Face aux menaces économiques proférées par Donald Trump, le Brésil opte pour un virage stratégique vers le multilatéralisme, renforçant son ancrage dans les BRICS et dénonçant l’unilatéralisme américain comme une nouvelle forme d’ingérence impériale.
Brasília n’a pas tardé à réagir. Menacé de sanctions commerciales massives par l’ex-président américain Donald Trump, le Brésil a officiellement déclaré vouloir accélérer son intégration stratégique au sein des BRICS, ce bloc émergent de puissances économiques composé notamment de la Chine, la Russie, l’Inde, l’Afrique du Sud et de plusieurs nouveaux membres comme l’Iran ou les Émirats arabes unis.
Dans un entretien accordé au Financial Times, Celso Amorim, conseiller spécial du président Lula da Silva pour les affaires internationales, a condamné les propos de Donald Trump, dénonçant « une forme d’interventionnisme sans précédent ». En ligne de mire : des droits de douane punitifs de 50 % envisagés par le candidat républicain à la présidentielle 2025, couplés à une exigence jugée inacceptable — l’arrêt pur et simple des poursuites judiciaires visant Jair Bolsonaro.
Ce que Washington présente comme une stratégie protectionniste, Brasília l’interprète comme une menace directe à sa souveraineté politique et économique. « Même à l’époque coloniale, les États-Unis n’étaient pas allés aussi loin », déplore Amorim. Et d’ajouter : « Trump n’a ni alliés, ni logique stratégique. Il agit par pur caprice. »

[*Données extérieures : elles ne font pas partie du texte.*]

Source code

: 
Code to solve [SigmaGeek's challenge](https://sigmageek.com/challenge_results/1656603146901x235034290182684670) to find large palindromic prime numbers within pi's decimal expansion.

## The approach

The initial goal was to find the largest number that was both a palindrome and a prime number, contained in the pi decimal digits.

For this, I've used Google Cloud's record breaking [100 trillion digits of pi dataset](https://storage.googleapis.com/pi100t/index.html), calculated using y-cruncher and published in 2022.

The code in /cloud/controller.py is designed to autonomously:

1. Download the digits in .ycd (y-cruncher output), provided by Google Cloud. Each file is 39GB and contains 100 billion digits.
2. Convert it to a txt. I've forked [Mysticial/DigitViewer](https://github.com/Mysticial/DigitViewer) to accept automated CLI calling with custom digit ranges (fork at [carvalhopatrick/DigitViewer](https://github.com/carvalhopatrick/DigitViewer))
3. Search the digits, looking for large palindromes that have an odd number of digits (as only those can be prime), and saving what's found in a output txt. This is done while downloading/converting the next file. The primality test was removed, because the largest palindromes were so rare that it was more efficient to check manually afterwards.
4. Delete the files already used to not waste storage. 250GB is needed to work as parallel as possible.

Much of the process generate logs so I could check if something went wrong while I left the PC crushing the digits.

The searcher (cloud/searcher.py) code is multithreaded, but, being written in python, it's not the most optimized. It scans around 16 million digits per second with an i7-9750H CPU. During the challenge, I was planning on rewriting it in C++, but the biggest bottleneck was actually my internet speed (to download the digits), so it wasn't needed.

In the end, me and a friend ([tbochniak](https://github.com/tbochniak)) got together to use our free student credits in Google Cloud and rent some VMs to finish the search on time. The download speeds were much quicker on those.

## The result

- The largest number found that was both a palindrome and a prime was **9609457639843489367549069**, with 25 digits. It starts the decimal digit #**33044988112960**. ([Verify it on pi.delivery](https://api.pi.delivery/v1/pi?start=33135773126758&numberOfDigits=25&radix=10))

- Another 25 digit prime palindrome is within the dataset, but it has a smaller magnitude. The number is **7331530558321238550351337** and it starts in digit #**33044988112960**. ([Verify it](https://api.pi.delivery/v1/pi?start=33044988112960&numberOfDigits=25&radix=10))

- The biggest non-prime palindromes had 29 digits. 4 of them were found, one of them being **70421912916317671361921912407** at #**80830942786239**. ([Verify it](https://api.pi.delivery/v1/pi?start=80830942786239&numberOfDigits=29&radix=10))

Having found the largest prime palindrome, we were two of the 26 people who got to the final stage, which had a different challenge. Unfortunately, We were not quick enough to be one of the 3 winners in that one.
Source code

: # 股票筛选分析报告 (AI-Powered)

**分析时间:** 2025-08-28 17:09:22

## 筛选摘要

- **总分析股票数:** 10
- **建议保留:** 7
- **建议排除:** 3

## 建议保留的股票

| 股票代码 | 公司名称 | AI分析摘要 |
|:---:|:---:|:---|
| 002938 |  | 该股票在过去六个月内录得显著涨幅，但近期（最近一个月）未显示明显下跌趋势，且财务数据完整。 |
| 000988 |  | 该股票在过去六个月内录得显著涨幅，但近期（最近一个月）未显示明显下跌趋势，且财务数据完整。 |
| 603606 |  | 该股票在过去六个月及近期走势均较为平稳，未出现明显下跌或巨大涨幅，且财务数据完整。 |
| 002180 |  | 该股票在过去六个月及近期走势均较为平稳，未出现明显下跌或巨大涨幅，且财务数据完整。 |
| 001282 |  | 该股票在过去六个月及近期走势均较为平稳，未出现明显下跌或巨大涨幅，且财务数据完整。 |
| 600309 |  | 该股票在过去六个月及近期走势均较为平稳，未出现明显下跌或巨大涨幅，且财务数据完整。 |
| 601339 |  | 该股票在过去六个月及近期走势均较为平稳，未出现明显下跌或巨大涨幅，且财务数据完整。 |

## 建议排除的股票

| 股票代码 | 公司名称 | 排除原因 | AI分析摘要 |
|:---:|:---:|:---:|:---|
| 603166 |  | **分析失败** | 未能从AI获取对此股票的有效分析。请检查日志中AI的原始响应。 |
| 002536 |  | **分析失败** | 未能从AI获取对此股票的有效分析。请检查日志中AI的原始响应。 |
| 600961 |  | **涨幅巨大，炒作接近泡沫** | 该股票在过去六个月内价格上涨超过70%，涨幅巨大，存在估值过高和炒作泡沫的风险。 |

Le message est clair : le Brésil ne veut plus dépendre de la seule Amérique du Nord. À travers ce nouvel alignement géopolitique, le pays affirme vouloir diversifier ses relations commerciales et renforcer son autonomie stratégique, s’appuyant sur les BRICS comme levier d’un monde multipolaire. Une riposte économique équivalente est d’ores et déjà envisagée si les États-Unis concrétisent leurs menaces tarifaires.
Sur le plan commercial, la Chine reste le principal partenaire du Brésil, avec plus de 94 milliards de dollars d’échanges en 2024 — notamment dans les secteurs agricole, énergétique et minier. Mais Brasília prend soin de nuancer : « Il ne s’agit pas de favoriser Pékin, mais d’équilibrer nos dépendances », insiste Amorim.
Dans ce contexte tendu, le Brésil envoie également un signal à l’Europe, appelant à la ratification rapide de l’accord Mercosur-UE, qui dort depuis des années dans les tiroirs bruxellois. Un rapprochement qui pourrait rééquilibrer les forces dans un monde commercial fragmenté par les rivalités sino-américaines.
Lula da Silva, fort de son positionnement global, se veut le porte-voix du sud global et du multilatéralisme rénové. Car au-delà des enjeux commerciaux, il s’agit pour le Brésil de défendre une vision du monde plus équilibrée, moins dominée par une seule puissance, et d’entrer pleinement dans une nouvelle ère géoéconomique où les rapports de force ne sont plus dictés unilatéralement par Washington.
La diplomatie brésilienne vient de le rappeler avec fermeté : le temps de la vassalité est révolu.